A hacker claimed to have stolen one billion Chinese residents’ records from the Shanghai National Police database, which is considered the largest cybersecurity breach in the country’s history.
According to an anonymous post on an online cybercrime forum last week, “The person or group claiming the attack has offered to sell more than 23 terabytes of stolen data from the database, including names, addresses, birthplaces, national IDs, phone numbers, and criminal case information”. The report says the threat actor was asking for 10 bitcoin, worth around $200,000.
The founder and Chief Executive Officer of cryptocurrency exchange Binance, Zhao Changpeng, tweeted saying, “The company had detected the breach of a billion resident records ‘from one Asian country,’ without specifying which, and had since increased verification procedures for potentially affected users”.
The Shanghai Data Leak
The data leak initially sparked discussion on Chinese social media platforms such as Weibo, but censors have since moved to block keyword searches for “Shanghai data leak.”
Kendra Schaefer, a partner for technology at policy research firm Trivium China, said in a tweet that it’s “hard to parse truth from the rumor mill, but can confirm file exists.”
According to Michael Gazeley, managing director at Hong Kong-based security firm Network Box, “There are approximately 12 billion compromised accounts posted on the Dark Web right now. That’s more than the total number of people in the world,” he said, adding that a majority of data leaks often come from the US”.
In general, because of a lack of transparency in reporting mechanisms of the country, domestic breaches are hardly revealed.
Based on the history of the attacks, in 2020, the Twitter-like service Weibo Corp. said hackers claimed to have stolen account information for more than 538 million of its users, though sensitive data such as passwords were not leaked. And this year, tens of thousands of seemingly hacked files from China’s remote Xinjiang region provided fresh evidence of the abuse of mostly Muslim ethnic Uyghurs, according to a rights group.

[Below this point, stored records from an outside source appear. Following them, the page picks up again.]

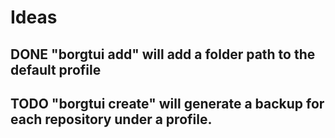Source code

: * Ideas
** DONE "borgtui add" will add a folder path to the default profile
CLOSED: [2023-04-01 Sat 15:23]
** TODO "borgtui create" will generate a backup for each repository under a profile.
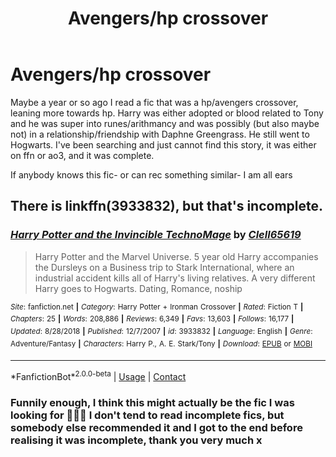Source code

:#+TITLE: Avengers/hp crossover

* Avengers/hp crossover
:PROPERTIES:
:Author: Kidsgetdownfromthere
:Score: 3
:DateUnix: 1606477210.0
:DateShort: 2020-Nov-27
:FlairText: What's That Fic?
:END:
Maybe a year or so ago I read a fic that was a hp/avengers crossover, leaning more towards hp. Harry was either adopted or blood related to Tony and he was super into runes/arithmancy and was possibly (but also maybe not) in a relationship/friendship with Daphne Greengrass. He still went to Hogwarts. I've been searching and just cannot find this story, it was either on ffn or ao3, and it was complete.

If anybody knows this fic- or can rec something similar- I am all ears


** There is linkffn(3933832), but that's incomplete.
:PROPERTIES:
:Author: Omeganian
:Score: 2
:DateUnix: 1606479085.0
:DateShort: 2020-Nov-27
:END:

*** [[https://www.fanfiction.net/s/3933832/1/][*/Harry Potter and the Invincible TechnoMage/*]] by [[https://www.fanfiction.net/u/1298529/Clell65619][/Clell65619/]]

#+begin_quote
  Harry Potter and the Marvel Universe. 5 year old Harry accompanies the Dursleys on a Business trip to Stark International, where an industrial accident kills all of Harry's living relatives. A very different Harry goes to Hogwarts. Dating, Romance, noship
#+end_quote

^{/Site/:} ^{fanfiction.net} ^{*|*} ^{/Category/:} ^{Harry} ^{Potter} ^{+} ^{Ironman} ^{Crossover} ^{*|*} ^{/Rated/:} ^{Fiction} ^{T} ^{*|*} ^{/Chapters/:} ^{25} ^{*|*} ^{/Words/:} ^{208,886} ^{*|*} ^{/Reviews/:} ^{6,349} ^{*|*} ^{/Favs/:} ^{13,603} ^{*|*} ^{/Follows/:} ^{16,177} ^{*|*} ^{/Updated/:} ^{8/28/2018} ^{*|*} ^{/Published/:} ^{12/7/2007} ^{*|*} ^{/id/:} ^{3933832} ^{*|*} ^{/Language/:} ^{English} ^{*|*} ^{/Genre/:} ^{Adventure/Fantasy} ^{*|*} ^{/Characters/:} ^{Harry} ^{P.,} ^{A.} ^{E.} ^{Stark/Tony} ^{*|*} ^{/Download/:} ^{[[http://www.ff2ebook.com/old/ffn-bot/index.php?id=3933832&source=ff&filetype=epub][EPUB]]} ^{or} ^{[[http://www.ff2ebook.com/old/ffn-bot/index.php?id=3933832&source=ff&filetype=mobi][MOBI]]}

--------------

*FanfictionBot*^{2.0.0-beta} | [[https://github.com/FanfictionBot/reddit-ffn-bot/wiki/Usage][Usage]] | [[https://www.reddit.com/message/compose?to=tusing][Contact]]
:PROPERTIES:
:Author: FanfictionBot
:Score: 1
:DateUnix: 1606479100.0
:DateShort: 2020-Nov-27
:END:


*** Funnily enough, I think this might actually be the fic I was looking for 🤦🏻‍♀️ I don't tend to read incomplete fics, but somebody else recommended it and I got to the end before realising it was incomplete, thank you very much x
:PROPERTIES:
:Author: Kidsgetdownfromthere
:Score: 1
:DateUnix: 1606506095.0
:DateShort: 2020-Nov-27
:END:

Under Chinese law, the exposure of personal information can result in jail terms. Reports say it’s unclear how the alleged cyberattackers in this month’s breach gained access to Shanghai police servers. Online, among the cybersecurity experts, it was circulated as the breach involved a third-party cloud infrastructure partner. Also, Alibaba Group Holding Ltd., Tencent Holdings Ltd., and Huawei Technologies Co. are among the country’s biggest external cloud services.
The authorities of Shanghai have not openly answered to the alleged hack. Also, the representatives for the city’s police and Cyberspace Administration of China, the country’s internet overseer, did not instantly respond to faxed requests for comment.